Inconscience de jouir d'un privilège, évolution des habitudes et des aspirations ou simple usure du temps ?

Redonner au ksourien un espace où il exprime toute la beauté de sa vision du monde, créer les conditions pour que ce patrimoine exceptionnel puisse transmettre ses enseignements et ses richesses aux populations d'aujourd'hui, telle est la mission que s'est donnée la Fondation des Espaces Ksouriens.

Ses activités visent :

À reconstruire une image négativisée de l'habitat en terre en organisant des échanges nationaux et internationaux, sous forme d'ateliers ou de chantiers expérimentaux pour des associations ou des universités.

À former aux métiers de la construction de terre. Un chantier-école est ouvert et des sessions forment des jeunes artisans, apportant un contenu technique et scientifique à la connaissance empirique transmise de génération en génération.

À valoriser les métiers féminins traditionnels de tissage et de vannerie à travers un apport en matériel et matériaux avec un encadrement. Les ateliers sont regroupés en coopératives de production et commercialisation des produits.

À former et informer sur les structures associatives à travers des ateliers de montage de projets.
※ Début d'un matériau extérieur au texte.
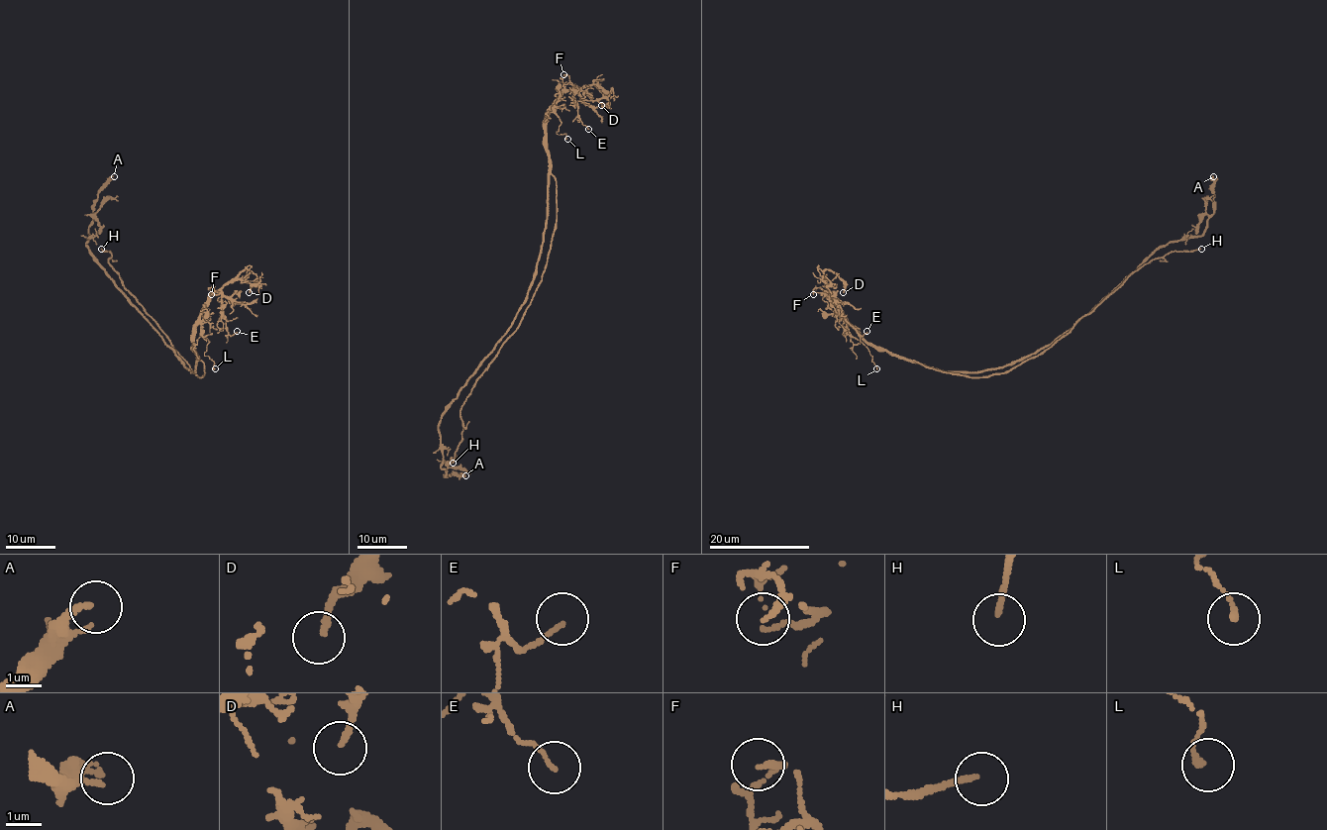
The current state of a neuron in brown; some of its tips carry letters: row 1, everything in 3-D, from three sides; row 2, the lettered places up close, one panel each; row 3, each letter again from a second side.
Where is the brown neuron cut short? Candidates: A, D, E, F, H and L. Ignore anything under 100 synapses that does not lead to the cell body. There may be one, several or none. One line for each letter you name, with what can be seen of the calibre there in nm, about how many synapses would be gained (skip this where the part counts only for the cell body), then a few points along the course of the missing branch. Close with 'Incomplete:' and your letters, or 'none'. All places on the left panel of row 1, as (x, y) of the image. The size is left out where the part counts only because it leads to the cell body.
H: 140 nm | (101, 249), (100, 234), (107, 233), (114, 238)
Incomplete: H

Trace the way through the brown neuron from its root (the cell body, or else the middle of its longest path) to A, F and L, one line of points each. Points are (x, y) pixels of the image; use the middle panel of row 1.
A: (546, 207), (544, 244), (527, 299), (438, 425), (441, 466), (446, 475), (465, 475)
F: (546, 207), (549, 178), (546, 117), (569, 81), (569, 77), (563, 74)
L: (546, 207), (549, 178), (546, 114), (552, 105), (552, 111), (561, 122), (556, 132), (564, 134), (567, 139)

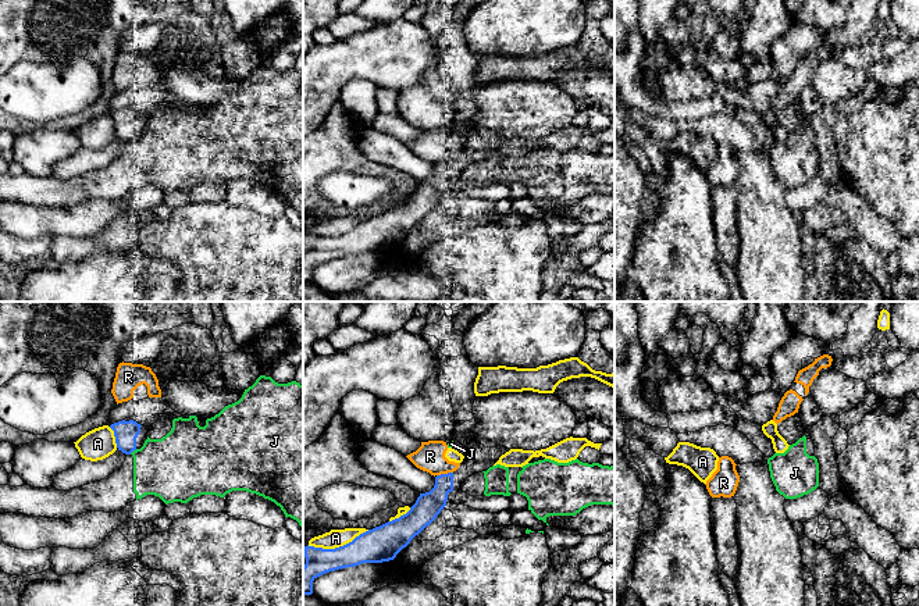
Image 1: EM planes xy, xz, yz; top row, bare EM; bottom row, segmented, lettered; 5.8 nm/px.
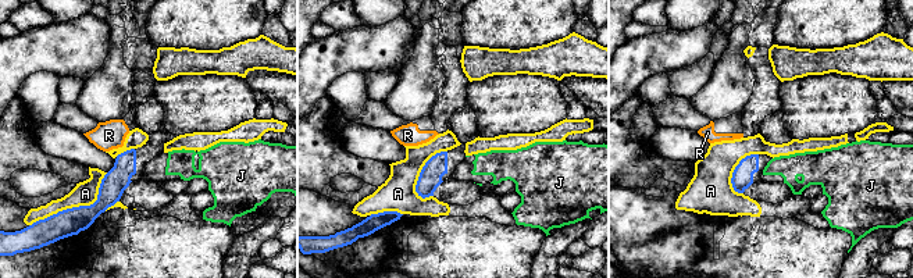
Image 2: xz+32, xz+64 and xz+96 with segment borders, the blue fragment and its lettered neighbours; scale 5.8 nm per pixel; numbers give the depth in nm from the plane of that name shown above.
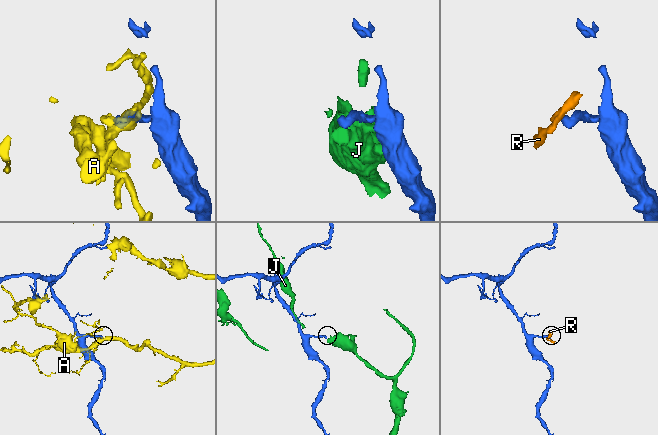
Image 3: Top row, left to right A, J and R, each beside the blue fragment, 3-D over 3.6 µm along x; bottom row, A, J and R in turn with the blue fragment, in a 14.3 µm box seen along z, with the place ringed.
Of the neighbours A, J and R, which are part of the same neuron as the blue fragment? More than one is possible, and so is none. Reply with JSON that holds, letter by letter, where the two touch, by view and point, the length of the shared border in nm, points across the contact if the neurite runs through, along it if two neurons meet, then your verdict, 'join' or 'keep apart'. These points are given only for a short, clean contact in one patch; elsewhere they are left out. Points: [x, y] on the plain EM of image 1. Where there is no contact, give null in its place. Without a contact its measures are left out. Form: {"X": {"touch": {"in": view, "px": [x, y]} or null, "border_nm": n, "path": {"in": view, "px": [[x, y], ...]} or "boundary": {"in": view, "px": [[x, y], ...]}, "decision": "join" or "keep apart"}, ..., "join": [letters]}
{"A": {"touch": {"in": "xz", "px": [339, 235]}, "border_nm": 380, "decision": "keep apart"}, "J": {"touch": {"in": "xy", "px": [132, 139]}, "border_nm": 50, "decision": "keep apart"}, "R": {"touch": {"in": "xz", "px": [444, 163]}, "border_nm": 100, "decision": "keep apart"}, "join": []}

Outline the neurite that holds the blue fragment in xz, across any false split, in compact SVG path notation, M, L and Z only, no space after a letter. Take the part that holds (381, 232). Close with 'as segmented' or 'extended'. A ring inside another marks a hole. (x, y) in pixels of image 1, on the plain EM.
M477 132L469 138L456 160L435 164L434 177L420 182L410 199L399 207L368 218L335 238L304 235L303 285L313 282L313 270L325 261L363 252L393 249L416 224L437 207L446 195L449 181L460 178L463 170L471 163L487 160L509 139L505 135L485 136Z | extended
À requalifier les ksouriens souvent victimes d'une perte d'identité ou d'un complexe vis à vis d'une « modernité » souvent très mal vécue. Une série de publications d'ouvrages artistiques destinés au grand public met en valeur les atouts des espaces ksouriens.

Notre expérience dans le développement communautaire et la lutte contre la pauvreté, nous amène à croire que si nous faisons appel à tout ce qu'il y a de beau dans l'être humain, les résultats sont au-delà de ce que nous pouvons prévoir. S'il y a une valeur universellement partagée au-delà des lieux et des cultures c'est bien la beauté.